Where the line containing "11 3993-2575" appears below, begin there and reproduce each line exactly through the last one, omitting pictures.
*** Opening of Dataset excerpts ***
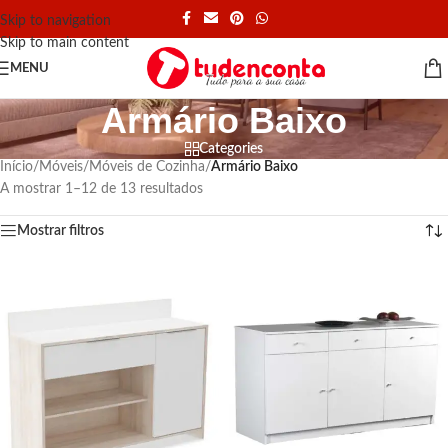
Skip to navigation
Skip to main content
MENU
Armário Baixo
Categories
Início
/
Móveis
/
Móveis de Cozinha
/
Armário Baixo
A mostrar 1–12 de 13 resultados
Mostrar filtros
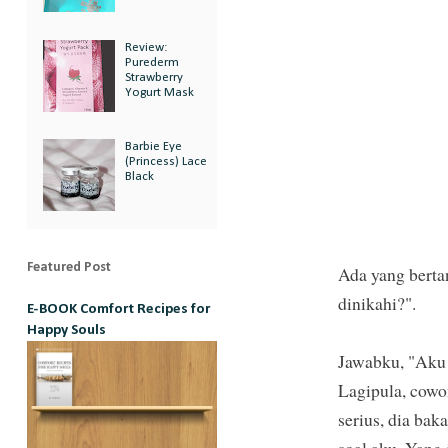
Review:
Purederm
Strawberry
Yogurt Mask
Barbie Eye
(Princess) Lace
Black
Featured Post
Ada yang bertan
dinikahi?".
E-BOOK Comfort Recipes for
Happy Souls
Jawabku, "Aku j
Lagipula, cowon
serius, dia baka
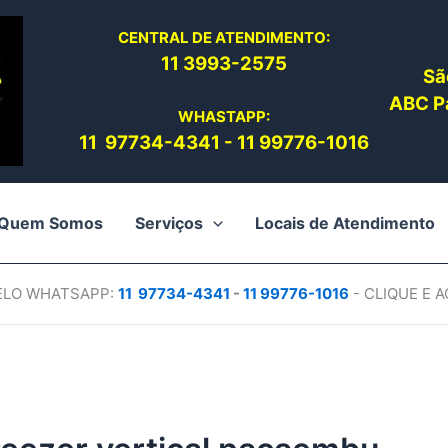
CENTRAL DE ATENDIMENTO:
11 3993-2575
Sã
ABC Pa
WHASTAPP:
11 97734-4
341
-
11 99776-1016
Quem Somos
Serviços
Locais de Atendimento
PELO WHATSAPP:
11 97734-4
341
-
11 99776-1016
- CLIQUE E 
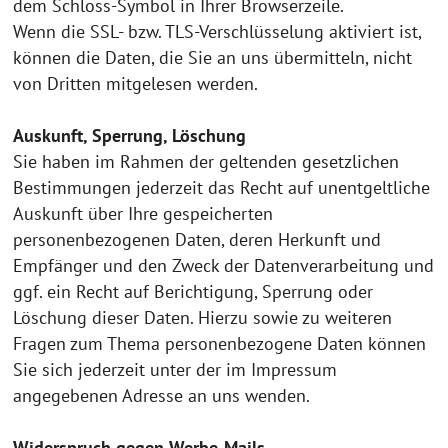
dem Schloss-Symbol in Ihrer Browserzeile.
Wenn die SSL- bzw. TLS-Verschlüsselung aktiviert ist,
können die Daten, die Sie an uns übermitteln, nicht
von Dritten mitgelesen werden.
Auskunft, Sperrung, Löschung
Sie haben im Rahmen der geltenden gesetzlichen
Bestimmungen jederzeit das Recht auf unentgeltliche
Auskunft über Ihre gespeicherten
personenbezogenen Daten, deren Herkunft und
Empfänger und den Zweck der Datenverarbeitung und
ggf. ein Recht auf Berichtigung, Sperrung oder
Löschung dieser Daten. Hierzu sowie zu weiteren
Fragen zum Thema personenbezogene Daten können
Sie sich jederzeit unter der im Impressum
angegebenen Adresse an uns wenden.
Widerspruch gegen Werbe-Mails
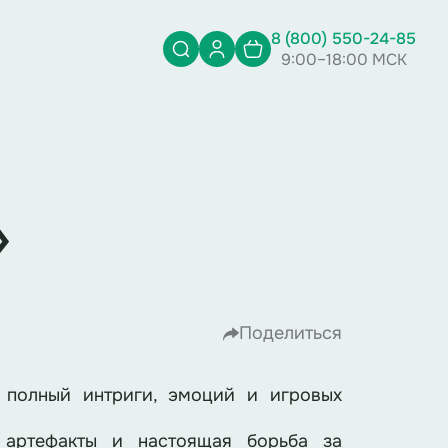
8 (800) 550-24-85
9:00–18:00 МСК
»
Поделиться
 полный интриги, эмоций и игровых
 артефакты и настоящая борьба за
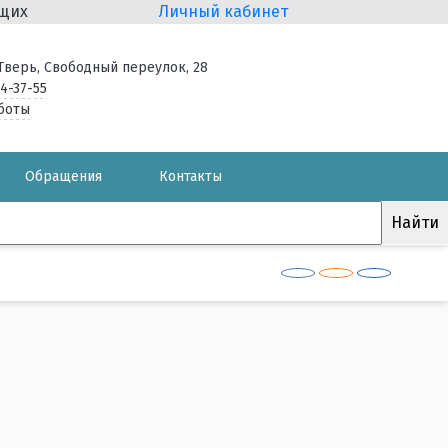
ящих
Личный кабинет
. Тверь, Свободный переулок, 28
34-37-55
боты
Обращения
Контакты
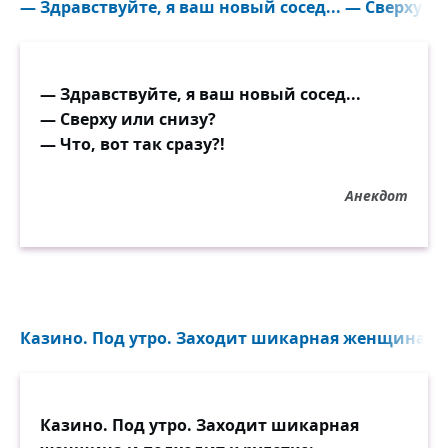
— Здравствуйте, я ваш новый сосед... — Сверху ил
— Здравствуйте, я ваш новый сосед...
— Сверху или снизу?
— Что, вот так сразу?!
Анекдот
Казино. Под утро. Заходит шикарная женщина и п
Казино. Под утро. Заходит шикарная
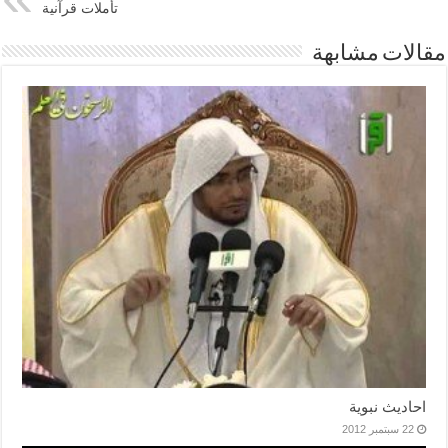
تأملات قرآنية
مقالات مشابهة
احاديث نبوية
22 سبتمبر 2012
*** Close of Dataset excerpts ***
#### Completed exercise
11 3993-2575
Sã
ABC Pa
WHASTAPP:
11 97734-4
341
-
11 99776-1016
Quem Somos
Serviços
Locais de Atendimento
PELO WHATSAPP:
11 97734-4
341
-
11 99776-1016
- CLIQUE E 
dem Schloss-Symbol in Ihrer Browserzeile.
Wenn die SSL- bzw. TLS-Verschlüsselung aktiviert ist,
können die Daten, die Sie an uns übermitteln, nicht
von Dritten mitgelesen werden.
Auskunft, Sperrung, Löschung
Sie haben im Rahmen der geltenden gesetzlichen
Bestimmungen jederzeit das Recht auf unentgeltliche
Auskunft über Ihre gespeicherten
personenbezogenen Daten, deren Herkunft und
Empfänger und den Zweck der Datenverarbeitung und
ggf. ein Recht auf Berichtigung, Sperrung oder
Löschung dieser Daten. Hierzu sowie zu weiteren
Fragen zum Thema personenbezogene Daten können
Sie sich jederzeit unter der im Impressum
angegebenen Adresse an uns wenden.
Widerspruch gegen Werbe-Mails
8 (800) 550-24-85
9:00–18:00 МСК
»
Поделиться
 полный интриги, эмоций и игровых
 артефакты и настоящая борьба за
ящих
Личный кабинет
. Тверь, Свободный переулок, 28
34-37-55
боты
Обращения
Контакты
— Здравствуйте, я ваш новый сосед... — Сверху ил
— Здравствуйте, я ваш новый сосед...
— Сверху или снизу?
— Что, вот так сразу?!
Анекдот
Казино. Под утро. Заходит шикарная женщина и п
Казино. Под утро. Заходит шикарная
تأملات قرآنية
مقالات مشابهة
احاديث نبوية
22 سبتمبر 2012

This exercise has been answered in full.